Reason 3 – Purple Grow Lights Are Just Not That Pleasant To Live With
The first ever ‘beta’ test we performed at Urban Leaf involved setting up a group of about 12 people with a very basic Kratky hydroponic setup and a grow light. We split the group in two – half had white lights and the others purple. Although the purple light users thought they were ‘cool’ at first, the novelty quickly wore off. By the end of our trial, most of the purple grow light users had either found a way to cover their units with a cloth to shade the light, or they’d relocated them to a cupboard or wardrobe.
Given the hours we’d spent assembling these units by hand, we were pretty disheartened to see people going to these extents to ‘hide’ our products. It taught us however that purple light is just not a pleasant color to have in a living space.
Want another reason? Purple light is also shown to make you feel sleepy and reduce sexual desires. Doesn’t sound very fun, if you ask us :)
Purple vs White LED Grow Lights – A Better Option?
Hopefully by now, it is clear why we do not recommend purple grow lights for small-scale at-home growers who are looking to set up a garden in their living space.
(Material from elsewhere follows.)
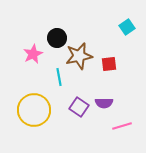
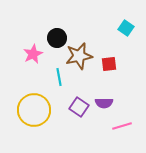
cyan square: moved 1 px left, 1 px down; rotated 21 degrees counterclockwise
A better choice, in our opinion, is a full spectrum light that will ensure optimal plant health and a more pleasant environment for you, too. The Kelvin scale is a useful reference for evaluating ‘white’ grow lights. If you live in a very hot environment, and you want the inside of your home to feel cool then look for a light rated 5000-5500K. The spectral distribution of these lights skews towards blue making them feel a little cooler. If you live in a colder climate or have a small space, we recommend a warmer light temperature, in the 2700 – 3500K range. These skew red, and have a warmer glow, making them arguably a little better for fruiting and flowering compared to a higher K globe which would be better for vegetative growth.